La jeune femme déplia sa lettre et elle la relut à nouveau. Elle ne savait pas combien de fois elle avait déchiffré ses mots depuis qu'elle les avait reçus. Elle y avait répondu et elle attendait maintenant avec impatience la réponse de Shun. Elle mourrait d'envie de demander la permission d'aller au Japon, mais ce serait déplacé d'oser quémander une mission auprès du Grand Pope. Mais en vrai elle mourrait d'envie de le voir, de lui dire à voix haute tout l'amour qu'elle lui portait et de trouver refuge entre ses bras. June soupira. À défaut de sa présence et sa chaleur, elle pouvait relire sa lettre à l'infini. Et surtout ces quelques mots à la fin Tu me manques. Je t'aime. Et la jeune femme savait qu'elle ne comprenait pas de travers la déclaration d'amour. Elle était courte et simple, loin des grands clichés romantiques. Mais ça lui suffisait. Parce que ces petits mots renfermaient tout l'amour qu'il lui portait, tout le bonheur qu'ils pouvaient espérer et toutes les promesses d'avenir. Ils auraient encore des choses à découvrir ensemble, sur ce qu'être un couple voulait dire. Cela changerait peut-être un peu leur dynamique, mais cela n'avait pas d'importance.
Mais June avait foi en leur avenir. Elle était juste heureuse. Et la seule chose qui pourrait augmenter son niveau de joie serait de pouvoir le voir. Elle se demandait comment Shaina avait réussi à vivre comme cela pendant des années, avec son âme-sœur à l'autre bout du monde la moitié du temps. Et le Caméléon pouvait secrètement s'avouer qu'elle avait été envieuse de cette relation amoureuse pleinement accomplie et qui semblait si parfaite à ses yeux.
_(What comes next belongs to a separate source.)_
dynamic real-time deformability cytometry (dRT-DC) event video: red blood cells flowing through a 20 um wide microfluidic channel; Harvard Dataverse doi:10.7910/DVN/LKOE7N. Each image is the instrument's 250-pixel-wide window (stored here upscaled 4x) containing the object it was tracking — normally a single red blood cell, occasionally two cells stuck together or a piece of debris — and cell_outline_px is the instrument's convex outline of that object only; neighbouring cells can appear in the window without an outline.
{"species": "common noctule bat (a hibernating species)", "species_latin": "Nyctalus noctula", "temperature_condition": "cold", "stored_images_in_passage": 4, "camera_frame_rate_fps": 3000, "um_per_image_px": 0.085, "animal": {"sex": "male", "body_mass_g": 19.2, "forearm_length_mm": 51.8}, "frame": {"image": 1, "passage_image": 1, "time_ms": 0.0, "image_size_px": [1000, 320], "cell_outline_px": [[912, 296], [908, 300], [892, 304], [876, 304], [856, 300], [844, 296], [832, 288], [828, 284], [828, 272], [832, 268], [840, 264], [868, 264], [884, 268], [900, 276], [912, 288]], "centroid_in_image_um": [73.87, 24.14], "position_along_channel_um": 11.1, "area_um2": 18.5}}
Pouvait-elle souhaiter partager un lien aussi fort et précieux avec Shun ? Elle l'espérait vraiment. Certes ce serait différent puisqu'ils n'avaient pas le même passif que Seiya et Shaina, ni les mêmes personnalités. Mais June pouvait rêver qu'elle pourrait avoir quelque chose d'aussi beau et sain que ce que les amis de Shun partageaient. Un soupir bienheureux lui échappa et elle releva le regard sur le paysage. Jusqu'à présent les ruines représentaient ce qu'elle avait perdu et un lieu de réminiscence involontaire, un endroit de calme à ses yeux. Aujourd'hui, elles étaient le témoin privilégié de son amour pour Shun et de tous ses espérances en leur futur commun. Ce qu'elle pouvait l'aimer. Cela avait toujours guidé ses pas et ses choix. Et aujourd'hui elle pouvait envisager de cheminer dans sa vie future en lui tenant la main. Oui, elle se sentait chanceuse et encore un peu plus amoureuse de lui que la veille.